_TASK TO CARRY OUT_. Copy out every line of the listing below word for word, in the same order.

_Stored data_.
____

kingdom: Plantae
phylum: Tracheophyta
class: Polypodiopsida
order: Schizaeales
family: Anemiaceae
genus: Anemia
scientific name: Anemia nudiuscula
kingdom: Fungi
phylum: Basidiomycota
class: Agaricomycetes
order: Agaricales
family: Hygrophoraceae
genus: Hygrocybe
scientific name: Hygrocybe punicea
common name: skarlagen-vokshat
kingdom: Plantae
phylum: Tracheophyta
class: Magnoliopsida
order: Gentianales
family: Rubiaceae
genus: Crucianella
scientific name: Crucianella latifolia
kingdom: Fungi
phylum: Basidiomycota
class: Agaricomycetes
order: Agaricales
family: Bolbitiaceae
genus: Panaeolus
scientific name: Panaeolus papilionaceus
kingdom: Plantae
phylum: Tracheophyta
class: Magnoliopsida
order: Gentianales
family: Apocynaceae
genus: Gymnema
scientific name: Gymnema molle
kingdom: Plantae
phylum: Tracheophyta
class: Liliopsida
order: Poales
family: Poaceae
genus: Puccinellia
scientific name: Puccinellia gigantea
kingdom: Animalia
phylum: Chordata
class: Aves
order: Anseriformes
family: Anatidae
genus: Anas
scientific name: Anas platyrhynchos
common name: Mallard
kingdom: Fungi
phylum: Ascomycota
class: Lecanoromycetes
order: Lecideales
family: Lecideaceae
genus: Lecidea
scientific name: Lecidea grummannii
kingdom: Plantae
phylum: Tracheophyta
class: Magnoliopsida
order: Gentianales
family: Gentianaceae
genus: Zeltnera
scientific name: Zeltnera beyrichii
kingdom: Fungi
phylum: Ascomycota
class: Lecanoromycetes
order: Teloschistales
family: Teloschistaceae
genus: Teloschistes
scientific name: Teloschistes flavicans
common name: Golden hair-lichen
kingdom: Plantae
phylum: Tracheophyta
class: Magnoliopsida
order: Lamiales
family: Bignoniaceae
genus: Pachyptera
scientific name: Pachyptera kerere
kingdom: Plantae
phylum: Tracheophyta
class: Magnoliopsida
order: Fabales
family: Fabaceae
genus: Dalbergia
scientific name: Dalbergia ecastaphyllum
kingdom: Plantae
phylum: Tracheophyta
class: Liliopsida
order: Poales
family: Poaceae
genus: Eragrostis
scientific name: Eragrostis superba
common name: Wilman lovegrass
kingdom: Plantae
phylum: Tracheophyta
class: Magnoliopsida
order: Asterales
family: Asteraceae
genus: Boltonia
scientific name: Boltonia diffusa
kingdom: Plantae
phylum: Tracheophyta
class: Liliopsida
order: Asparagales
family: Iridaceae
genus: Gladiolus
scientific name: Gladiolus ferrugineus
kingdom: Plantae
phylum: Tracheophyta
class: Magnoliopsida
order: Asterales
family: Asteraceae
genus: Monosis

____

_OUTPUT OF THE TASK_.
kingdom: Plantae
phylum: Tracheophyta
class: Polypodiopsida
order: Schizaeales
family: Anemiaceae
genus: Anemia
scientific name: Anemia nudiuscula
kingdom: Fungi
phylum: Basidiomycota
class: Agaricomycetes
order: Agaricales
family: Hygrophoraceae
genus: Hygrocybe
scientific name: Hygrocybe punicea
common name: skarlagen-vokshat
kingdom: Plantae
phylum: Tracheophyta
class: Magnoliopsida
order: Gentianales
family: Rubiaceae
genus: Crucianella
scientific name: Crucianella latifolia
kingdom: Fungi
phylum: Basidiomycota
class: Agaricomycetes
order: Agaricales
family: Bolbitiaceae
genus: Panaeolus
scientific name: Panaeolus papilionaceus
kingdom: Plantae
phylum: Tracheophyta
class: Magnoliopsida
order: Gentianales
family: Apocynaceae
genus: Gymnema
scientific name: Gymnema molle
kingdom: Plantae
phylum: Tracheophyta
class: Liliopsida
order: Poales
family: Poaceae
genus: Puccinellia
scientific name: Puccinellia gigantea
kingdom: Animalia
phylum: Chordata
class: Aves
order: Anseriformes
family: Anatidae
genus: Anas
scientific name: Anas platyrhynchos
common name: Mallard
kingdom: Fungi
phylum: Ascomycota
class: Lecanoromycetes
order: Lecideales
family: Lecideaceae
genus: Lecidea
scientific name: Lecidea grummannii
kingdom: Plantae
phylum: Tracheophyta
class: Magnoliopsida
order: Gentianales
family: Gentianaceae
genus: Zeltnera
scientific name: Zeltnera beyrichii
kingdom: Fungi
phylum: Ascomycota
class: Lecanoromycetes
order: Teloschistales
family: Teloschistaceae
genus: Teloschistes
scientific name: Teloschistes flavicans
common name: Golden hair-lichen
kingdom: Plantae
phylum: Tracheophyta
class: Magnoliopsida
order: Lamiales
family: Bignoniaceae
genus: Pachyptera
scientific name: Pachyptera kerere
kingdom: Plantae
phylum: Tracheophyta
class: Magnoliopsida
order: Fabales
family: Fabaceae
genus: Dalbergia
scientific name: Dalbergia ecastaphyllum
kingdom: Plantae
phylum: Tracheophyta
class: Liliopsida
order: Poales
family: Poaceae
genus: Eragrostis
scientific name: Eragrostis superba
common name: Wilman lovegrass
kingdom: Plantae
phylum: Tracheophyta
class: Magnoliopsida
order: Asterales
family: Asteraceae
genus: Boltonia
scientific name: Boltonia diffusa
kingdom: Plantae
phylum: Tracheophyta
class: Liliopsida
order: Asparagales
family: Iridaceae
genus: Gladiolus
scientific name: Gladiolus ferrugineus
kingdom: Plantae
phylum: Tracheophyta
class: Magnoliopsida
order: Asterales
family: Asteraceae
genus: Monosis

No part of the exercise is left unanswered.